Pantangan dan simbol yang terbentuk dari kebudayaan hingga kini masih dipertahankan dalam komunitas dan masyarakat. Dalam menghadapi situasi ini, pelayanan kompeten secara budaya diperlukan bagi seorang perawat untuk menghilangkan perbedaan dalam pelayanan, bekerja sama dengan budaya berbeda, serta berupaya mencapai pelayanan yang optimal bagi klien dan keluarga.
Menurut Meutia Farida Swasono salah satu
contoh dari masyarakat yang sering menitikberatkan perhatian pada aspek krisis
kehidupan dari peristiwa kehamilan dan kelahiran adalah orang jawa yang di
dalam adat adat istiadat mereka terdapat berbagai upacara adat yang rinci untuk
menyambut kelahiran bayi seperti pada upacara mitoni, procotan, dan
brokohan.
Perbedaan yang paling mencolok antara
penanganan kehamilan dan kelahiran oleh dunia medis dengan adat adalah orang
yang menanganinya, kesehatan modern penanganan oleh dokter dibantu oleh
perawat, bidan, dan lain sebagainya tapi penangana dengan adat dibantu
oleh dukun bayi. Menurut Meutia Farida Swasono dukun bayi umumnya adalah
perempuan, walaupun dari berbagai kebudayaan tertentu, dukun bayi adalah laki
laki seperti pada masyarakat Bali Hindu yang disebut balian manak dengan
usia di atas 50 tahun dan profesi ini tidak dapat digantikan oleh
perempuan karena dalam proses menolong persalinan, sang dukun harus
membacakan mantra-mantra yang hanya boleh diucapkan oleh laki laki karena sifat
sakralnya.
Proses pendidikan atau rekrutmen untuk menjadi dukun bayi bermacam macam. Ada dukun bayi yang memperoleh keahliannya melalui proses belajar yang diwariskan dari nenek atau ibunya, namun ada pula yang mempelajari dari seorang guru karena merasa terpanggil. Dari segi budaya, melahirkan tidak hanya merupakan suatu proses semata mata berkenaan dengan lahirnya sang bayi saja, namun tempat melahirkan pun harus terhindar dari berbagai kotoran tapi “kotor” dalam arti keduniawian, sehingga kebudayaan menetapkan bahwa proses mengeluarkan unsur unsur yang kotor atau keduniawian harus dilangsungkan di tempat yang sesuai keperluan itu. Jika dokter memiliki obat obat medis maka dukun bayi punya banyak ramuan untuk dapat menangani ibu dan janin, umumnya ramuan itu diracik dari berbagai jenis tumbuhan, atau bahan bahan lainnya yang diyakini berkhasiat sebagai penguat tubuh atau pelancar proses persalinan.

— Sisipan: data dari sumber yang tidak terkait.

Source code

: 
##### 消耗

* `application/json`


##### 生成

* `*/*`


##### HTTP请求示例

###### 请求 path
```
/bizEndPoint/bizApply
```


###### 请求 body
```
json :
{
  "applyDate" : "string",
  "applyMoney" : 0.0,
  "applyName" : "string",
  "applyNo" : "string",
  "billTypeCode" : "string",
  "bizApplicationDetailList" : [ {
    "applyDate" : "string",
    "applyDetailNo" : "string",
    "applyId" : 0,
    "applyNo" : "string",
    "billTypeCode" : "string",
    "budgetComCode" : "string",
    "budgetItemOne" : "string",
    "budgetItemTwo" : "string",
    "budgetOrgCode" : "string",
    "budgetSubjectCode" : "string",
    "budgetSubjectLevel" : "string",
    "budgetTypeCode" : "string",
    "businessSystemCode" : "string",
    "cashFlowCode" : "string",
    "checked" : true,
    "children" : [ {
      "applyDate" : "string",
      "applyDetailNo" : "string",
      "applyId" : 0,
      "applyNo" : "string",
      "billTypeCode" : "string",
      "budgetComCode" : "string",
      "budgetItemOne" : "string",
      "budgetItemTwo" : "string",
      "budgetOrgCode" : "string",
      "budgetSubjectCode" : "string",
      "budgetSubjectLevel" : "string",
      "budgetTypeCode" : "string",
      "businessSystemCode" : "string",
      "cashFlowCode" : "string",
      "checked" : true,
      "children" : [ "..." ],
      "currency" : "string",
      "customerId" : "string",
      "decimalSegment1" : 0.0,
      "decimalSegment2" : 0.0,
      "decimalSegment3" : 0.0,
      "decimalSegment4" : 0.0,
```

Menurut pendekatan biososiokultural dalam
kajian antropologi, kehamilan dan kelahiran dilihat bukan hanya aspek biologis
dan fisiologis saja, melainkan sebagai proses yang mencakup pemahaman dan
pengaturan hal-hal seperti; pandangan budaya mengenai kehamilan dan kelahiran,
persiapan kelahiran, para pelaku dalam pertolongan persalinan, wilayah
tempat kelahiran berlangsung, cara pencegahan bahaya, penggunaan ramuan
atau obat-obatan tradisional, cara menolong kelahiran, pusat kekuatan
dalam pengambilan keputusan mengenai pertolongan serta perawatan bayi dan
ibunya.
Berdasarkan uraian diatas, perawat harus
mampu memahami kondisi kliennya yang memiliki budaya berbeda. Perawat juga
dituntut untuk memiliki keterampilan dalam pengkajian budaya yang akurat dan
komprehensif sepanjang waktu berdasarkan warisan etnik dan riwayat etnik,
riwayat biokultural, organisasi sosial, agama dan kepercayaan serta pola
komunikasi. Semua budaya mempunyai dimensi lampau, sekarang dan mendatang.
Untuk itu penting bagi perawat memahami orientasi waktu wanita yang mengalami
transisi kehidupan dan sensitif terhadap warisan budaya keluarganya.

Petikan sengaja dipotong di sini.